In the first half of 2011 Portugal must repay or renew US$27 billion of debt and take out fresh loans of $12 billion which in total is 17% of its economy (GDP). It will be unable to raise this on the financial markets and the ECB will not be able to follow the current route of bond purchases as the sums are too large. These figures are likely to be worse as Fitch and many other economists estimate that the economy will go into recession in 2011 and shrink by 1% to 2% because of the already planned cuts and the weakness of the Portuguese economy. This will take the debt to GDP ratio to well over 90% in 2011, the third highest in the Eurozone.

A rescue package will be put together by the ECB and the IMF with them effectively controlling the economy, spending and austerity measures. These will be much more severe than those planned by Portugal’s Socialist Party government. The IMF in its 2010 report on sovereign debt sees Portugal’s public spending growing by no more than 0.5% over 20 years, with the annual deficit being reduced to 6% by 2020 and 80% of the reduction happening by 2013. This can only be achieved by massive cuts in public services, wages and jobs, with a corresponding rise in taxes.

Race to the bottom

Of course as we have seen in the case of Ireland and Greece this only further weakens an economy and drives the deficit wider and creates a larger debt problem which is answered by more cuts. It is a race to the bottom which will impoverish an already poor country.

While Portugal did not experience a property bubble like Spain and Ireland, its banking sector has cross exposure to the other countrys’ banks in Europe that are involved in the current debt crisis: Ireland, Spain and Greece.
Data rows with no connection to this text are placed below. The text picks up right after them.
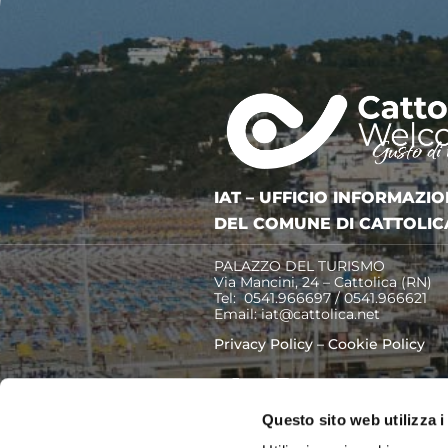
Trenini, castelli incantati e
civette delle nevi
La Cozza Romagnola, una
città in mezzo al mare
Questo sito web utilizza i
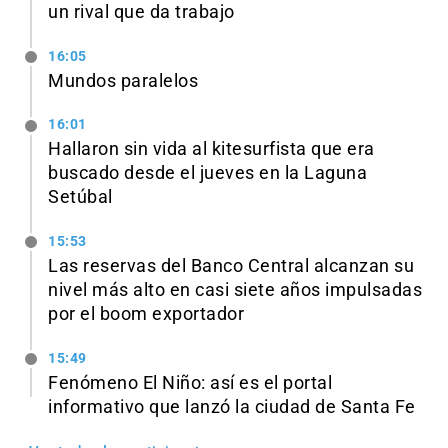
un rival que da trabajo
16:05
Mundos paralelos
16:01
Hallaron sin vida al kitesurfista que era
buscado desde el jueves en la Laguna
Setúbal
15:53
Las reservas del Banco Central alcanzan su
nivel más alto en casi siete años impulsadas
por el boom exportador
15:49
Fenómeno El Niño: así es el portal
informativo que lanzó la ciudad de Santa Fe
Portuguese banks have $39 billion of exposure to the banks of these countries while the banks of these countries have $52 billion exposure to Portuguese banks. This will mean that Portuguese banks are likely to suffer losses in 2011 because of this exposure and require capital injections themselves. They are currently finding it as hard as the Portuguese government to raise money on the international financial markets. This will mean that they will need an ECB/IMF bailout similar to Ireland’s banks.


Portugal’s problems do not lie in its lack of competitiveness – a report by the World Economic Forum in 2005 ranked Portugal for competitiveness above Spain, Ireland, France and Hong Kong. Its membership of the Eurozone (in which the euro currency circulates) is the source of Portugal’s problems. Portugal joined the euro at a very uncompetitive rate that reflected the strength of the German and French economies. Up until recently the euro increased in value compared to most major currencies since its inauguration making weaker economies such as Portugal very uncompetitive.

Since joining the euro Portugal has seen unemployment go from 5% to more than 11% and its economic growth rates are well below those of the Eurozone as whole. To compensate for the structural weakness of the Portuguese economy caused by the strength of the euro, Portuguese governments increased its public sector and promoted personal debt to sustain demand in the private sector. As a consequence the current account deficit has been running at a near 10% for several years.

The private sector is dominated by the service industries that have been hit by the credit freeze from the banks and the deep recession in Spain, which is Portugal’s largest trading partner. The agriculture and fisheries industries employ 13% of the workforce but make up only 4% of the GDP and contribute to a low wage economy – average wages in Portugal are 804 euros a month with the minimum wage being 475 euros a month.


The Portuguese people are not responsible for the crisis – it is the membership of the Eurozone and the politicians that took them into it who are to blame.

An alternative to austerity for the Portuguese people is:

  • Default on the government debt to end the spiral of debt and cuts and debt;
  • Withdraw from the euro currency to improve the economy’s competiveness;
  • A mutual cancellation of the debt and loans of the Portuguese banks and taking the banks under social ownership and control, and socialising their loans;
  • Raise the minimum wage to increase demand for basic goods and services to boost the economy;
  • Energise the agriculture and fisheries industries through social ownership to boost food supplies internally and create a larger export market for them; and
  • End political and corporate corruption which wastes billions of euros a year.

These measures would start to transform the Portuguese economy and to put it under the control of the Portuguese people and build a society based on meeting need and not profit.